250 Words: Freestone

250 Words Freestone

May 28, 2012 10:00am

Is Ken Roczen underperforming? Is the reigning FIM MX2 World Champion not reaching his expectations? No and yes. No, he's not underperforming; he's just in a much more competitive world than he probably realized when he punched his ticket for America last fall. The race pace is simply different—faster, more intense, more immediate—and that's not something he saw in the Grand Prix races that go along at a much slower clip. That's not a slight to the rest of the gang in Europe, as much as it is a result of the differences in scheduling: long practices, warm-up races, and another long practice and then two long motos set the tone over there.

Here in the states on the other hand, it's quick practices packed into a one-day format, and then when the gate drops it's immediate chaos. Roczen has been towards the front of each of the four motos so far in this Lucas Oil Pro Motocross Championship; he just hasn't put it all together to get a win. Trust me, he will, and very soon.

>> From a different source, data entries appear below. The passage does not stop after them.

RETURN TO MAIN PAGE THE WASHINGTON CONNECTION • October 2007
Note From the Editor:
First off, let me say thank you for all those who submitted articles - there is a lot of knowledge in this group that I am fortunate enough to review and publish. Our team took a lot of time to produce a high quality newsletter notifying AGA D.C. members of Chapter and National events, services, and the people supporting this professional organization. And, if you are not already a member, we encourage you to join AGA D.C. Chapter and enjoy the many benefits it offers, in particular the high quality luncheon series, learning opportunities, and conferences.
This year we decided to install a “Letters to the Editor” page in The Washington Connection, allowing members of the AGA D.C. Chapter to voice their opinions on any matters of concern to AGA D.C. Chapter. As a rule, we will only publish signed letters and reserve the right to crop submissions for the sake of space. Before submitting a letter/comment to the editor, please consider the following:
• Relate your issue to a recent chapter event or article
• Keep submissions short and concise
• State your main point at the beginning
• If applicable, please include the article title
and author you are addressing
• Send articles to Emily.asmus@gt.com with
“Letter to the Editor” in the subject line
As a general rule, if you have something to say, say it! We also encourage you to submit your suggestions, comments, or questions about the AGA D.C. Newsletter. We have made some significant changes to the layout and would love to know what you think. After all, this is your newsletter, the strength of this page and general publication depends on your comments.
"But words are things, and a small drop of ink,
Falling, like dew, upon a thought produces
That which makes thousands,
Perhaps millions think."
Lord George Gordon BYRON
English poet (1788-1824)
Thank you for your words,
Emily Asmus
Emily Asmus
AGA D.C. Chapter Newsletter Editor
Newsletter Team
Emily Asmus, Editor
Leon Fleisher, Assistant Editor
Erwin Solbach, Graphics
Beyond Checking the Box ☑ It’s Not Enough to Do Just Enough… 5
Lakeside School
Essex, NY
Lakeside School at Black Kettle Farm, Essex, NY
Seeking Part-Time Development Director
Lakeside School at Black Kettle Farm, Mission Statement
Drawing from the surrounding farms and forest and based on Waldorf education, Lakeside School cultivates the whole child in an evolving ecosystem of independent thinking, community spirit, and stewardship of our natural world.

Eli Tomac and Blake Baggett, on the other hand, have a lot more experience on the tracks and with the system. Tomac, the incredible polished and polite GEICO Honda rider, went into the Freestone National knowing it owed him one after his meltdown there two years ago as points leader. He was simply dominant, and asserted himself again as a complete rider. Take out his first-turn crash in the second moto at Hangtown and he would be closer to the lead in points.

Ken Roczen (left) is still looking for his first win in America.
DC photo

As for the Monster Energy Pro Circuit Kawasaki rider Baggett, he was pretty wild out there yet never really out of control. His leaps into the 12-Pack had the Internet ablaze, yet he lacked the closing speed he needed to get a hook in the extremely strong Tomac.

Add the crash-slowed Justin Barcia and the still-healing Marvin Musquin, plus some impressive motos by Rockstar Energy's Blake Wharton and Jason Anderson, and Roczen has much more to deal with than he probably anticipated.

And then there's this: the motos are slightly shorter in America, and the pace is much faster. Ken has yet to be the fastest man on the track at the end of any of the four motos so far—when he surely knows the track and it's all down to strength and speed. When he gets that up to where Tomac and Baggett are, that's when the newcomer has a shot at actually winning here.